Interviews and presentations

Interviews

  • are usually around 30 mins.
  • can include a 5 minute presentation with handouts.
  • Giving a presentation is NOT like reading out an article. If you memorise your presentation, this should not be obvious!

What a college wants from an interview

  • Some colleges interview and some don't. On the whole, those that do want to know "what can you contribute to college", those that don’t tend to be more concerned purely with your research.
  • Research the college – they may ask you what you will contribute to college life. Look for gaps in the subjects covered by college. Talk to current JRFs at different colleges.
  • If possible, find out who your interviewers are in advance, read their research profiles. Read the profiles of other researchers in college: how would you fit in?
  • If you are being interviewed, you are academically excellent; so part of the aim is to see what you are like as a person.
  • Teaching may or may not come up in discussion. It is good to ask for teaching opportunities, e.g. lecturing, teaching masters students – you will need experience for lectureship applications. Provide a list of papers you can teach for.
  • Questions on longer term future plans – how you would use your JRF, publishing plans.

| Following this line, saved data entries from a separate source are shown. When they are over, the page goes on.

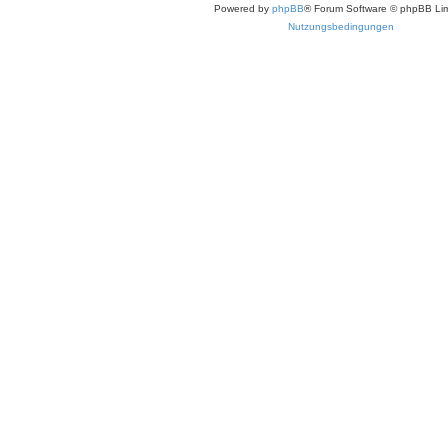
Powered by
phpBB
® Forum Software © phpBB Lim
Nutzungsbedingungen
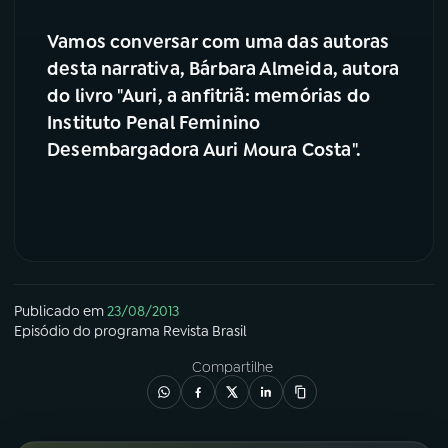
YouTube
Facebook
Vamos conversar com uma das autoras
desta narrativa, Bárbara Almeida, autora
Instagram
X
do livro "Auri, a anfitriã: memórias do
Instituto Penal Feminino
TikTok
Desembargadora Auri Moura Costa".
Publicado em
23/08/2013
Episódio
do programa
Revista Brasil
Compartilhe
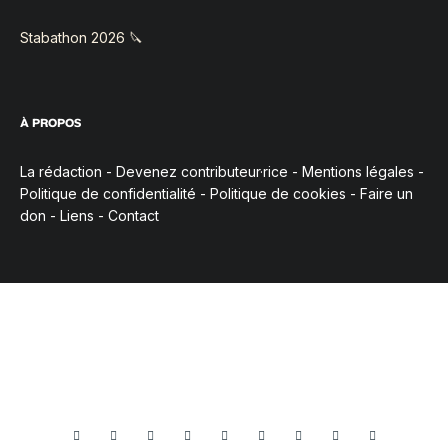
Stabathon 2026 🔪
À PROPOS
La rédaction
-
Devenez contributeur·rice
-
Mentions légales
-
Politique de confidentialité
-
Politique de cookies
-
Faire un
don
-
Liens
-
Contact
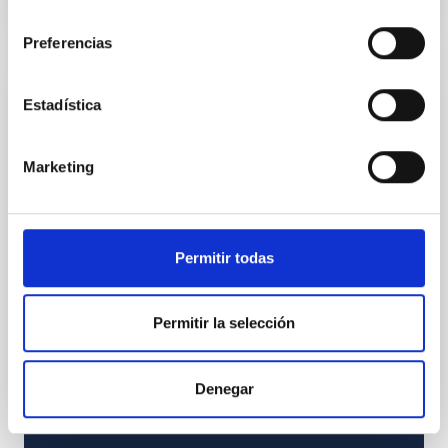
consentimiento
Preferencias
PRESS RELEASE
Estadística
MAGIC telescopes detect the first
gamma-rays burst at very high energies
Marketing
This ground-breaking achievement by MAGIC
provides critical new insight for understanding the
physical processes at work in the most powerful
Permitir todas
cosmic explosions. The results are published in two
articles in the Nature Journal.
Advertised on
11/20/2019 - 14:19
Permitir la selección
Denegar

Preparing for an interview or presentation

  • Do practice interviews / go over your CV.
  • Practice soundbites describing your work – 1 min, 5 mins, 10 mins. This is useful both for interviews and networking. Don’t sound pre-programmed.
  • Panels are often mixed specialist / general. Include names of well-known people (or concepts) in your presentation, so that the generalists can connect to your work. Subject-specific competitions still have a generalist interview panel. When an interviewer in a mixed panel asks a specialist question, it’s ok to give two answers: first answer the specialist, then "allow me to rephrase this in more general terms".
  • Usually includes a short technical interview with an expert.
  • Non-specialists often unwittingly ask very difficult questions. Remember: audiences absorb new information slowly. Use analogies the audience can relate to. Whenever you have to present yourself (whether orally or in writing), consult with friends from a different field.